Thought of the Day 10.27.09

My son Ethan loves to help me cook. Naturally, this does very little to reduce the time it takes me to make a meal. He likes to do the measuring, which makes me anxious. He likes to do the pouring, which makes me anxious. And he likes to do all the mixing, which makes me anxious. But he loves to be a part of it, so this is what parenting means.

The one thing he does to distress me most is touch everything. Seriously, everything. Just as infants encounter the world by putting everything in their mouths, apparently three-year-olds think that if they haven’t fondled it, it isn’t real. So I’m constantly telling him not to touch things to avoid spills, a historically justified concern.
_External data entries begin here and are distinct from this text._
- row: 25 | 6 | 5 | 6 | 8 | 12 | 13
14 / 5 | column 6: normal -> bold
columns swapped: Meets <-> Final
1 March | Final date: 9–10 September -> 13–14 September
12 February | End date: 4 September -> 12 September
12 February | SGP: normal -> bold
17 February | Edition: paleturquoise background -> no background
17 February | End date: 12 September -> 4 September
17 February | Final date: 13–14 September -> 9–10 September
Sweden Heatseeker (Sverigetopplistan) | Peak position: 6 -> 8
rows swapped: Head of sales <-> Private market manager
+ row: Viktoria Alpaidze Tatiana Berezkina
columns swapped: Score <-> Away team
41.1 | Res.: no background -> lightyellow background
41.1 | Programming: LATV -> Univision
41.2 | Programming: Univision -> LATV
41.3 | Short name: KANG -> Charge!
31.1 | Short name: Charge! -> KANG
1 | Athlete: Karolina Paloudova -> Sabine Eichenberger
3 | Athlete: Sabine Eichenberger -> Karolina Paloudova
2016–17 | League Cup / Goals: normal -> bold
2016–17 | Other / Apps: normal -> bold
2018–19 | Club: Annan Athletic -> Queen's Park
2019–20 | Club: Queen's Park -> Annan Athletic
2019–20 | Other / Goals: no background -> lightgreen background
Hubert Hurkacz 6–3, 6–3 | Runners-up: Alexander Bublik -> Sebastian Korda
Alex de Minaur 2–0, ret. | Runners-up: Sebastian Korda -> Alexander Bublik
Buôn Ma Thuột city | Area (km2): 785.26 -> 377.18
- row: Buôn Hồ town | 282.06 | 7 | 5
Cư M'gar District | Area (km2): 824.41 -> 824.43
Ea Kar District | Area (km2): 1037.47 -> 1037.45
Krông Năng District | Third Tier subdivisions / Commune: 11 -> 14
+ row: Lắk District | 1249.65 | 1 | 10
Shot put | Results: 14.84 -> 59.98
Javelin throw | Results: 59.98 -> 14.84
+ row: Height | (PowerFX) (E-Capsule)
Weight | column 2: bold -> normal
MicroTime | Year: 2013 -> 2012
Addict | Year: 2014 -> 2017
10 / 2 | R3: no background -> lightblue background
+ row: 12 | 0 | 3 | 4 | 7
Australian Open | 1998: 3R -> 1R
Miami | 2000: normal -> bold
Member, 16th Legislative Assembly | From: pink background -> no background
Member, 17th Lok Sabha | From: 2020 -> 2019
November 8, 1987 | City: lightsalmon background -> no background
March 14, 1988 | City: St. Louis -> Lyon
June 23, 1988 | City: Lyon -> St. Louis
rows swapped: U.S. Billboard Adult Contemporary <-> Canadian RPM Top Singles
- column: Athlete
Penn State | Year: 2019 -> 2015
Well, this weekend, he did spill something just after I had admonished him not to touch it, and I lost my temper, which surely terrified him. But even this terror couldn’t deter him since, moments later, he was right back to touching everything again.


Now, if stopping a very simple behavior is so clearly impossible for my son despite numerous warnings, a desire to please his daddy, and the fear of his father’s anger, why do we think we are capable of overcoming our sins by our own abilities?

1 comment:

Kris Cox said...

Thank you, Andrew, for using something so obvious and common to convey such a potent truth.

You have a talent for this, and I appreciate that.